■ **PROVIDED RECORDS**:
#####
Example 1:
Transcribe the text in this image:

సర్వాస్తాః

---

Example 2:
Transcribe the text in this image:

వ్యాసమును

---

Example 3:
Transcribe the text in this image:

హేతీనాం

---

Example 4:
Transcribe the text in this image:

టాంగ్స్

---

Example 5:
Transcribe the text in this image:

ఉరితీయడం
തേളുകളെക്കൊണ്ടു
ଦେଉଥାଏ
#####
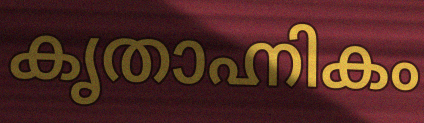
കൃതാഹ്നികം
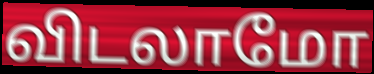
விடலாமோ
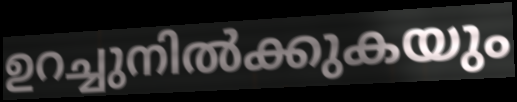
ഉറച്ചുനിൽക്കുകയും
#####
■ **WHAT THIS TASK INVOLVES**:
What is the number of lines above that contain "Example"? Answer with that number only.

■ **ANSWER SPACE**:
5